» EXCERPT
= List of KBO League seasons =

This is a list of KBO League seasons, providing the final ranking of teams in the KBO League at the end of each season, based on the final regular-season standings plus postseason play including the Korea Series. Sections below are divided based on the number of teams in the league and the season format:

- No. of Teams
- 1982–1985: 6 teams
- 1986–1990: 7 teams
- 1991–2012: 8 teams
- 2013–2014: 9 teams
- 2015–present: 10 teams

- Season format
From 1982 to 1988, the regular season was divided into two — a spring season and a fall season — with a first-half pennant winner and a latter-half pennant winner. In 1999–2000, the KBO had two divisions of four teams each — the Dream League and the Magic League. From 1989 to 1998, and from 2001 onward, the KBO featured a single division.

== 1982–1985: 6 teams, 2 half-seasons ==
The league began play in 1982 with six teams. There were no changes to the league through 1985, except for the Sammi Superstars being renamed as the Chungbo Pintos that season.

Stored records:
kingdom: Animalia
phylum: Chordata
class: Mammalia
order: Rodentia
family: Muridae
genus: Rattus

» GIVEN EXERCISE
Retype the passage of the KBO League seasons text from "- Season format" to "Pintos that season.". The listing comes from a separate source.

» SOLUTION
- Season format
From 1982 to 1988, the regular season was divided into two — a spring season and a fall season — with a first-half pennant winner and a latter-half pennant winner. In 1999–2000, the KBO had two divisions of four teams each — the Dream League and the Magic League. From 1989 to 1998, and from 2001 onward, the KBO featured a single division.

== 1982–1985: 6 teams, 2 half-seasons ==
The league began play in 1982 with six teams. There were no changes to the league through 1985, except for the Sammi Superstars being renamed as the Chungbo Pintos that season.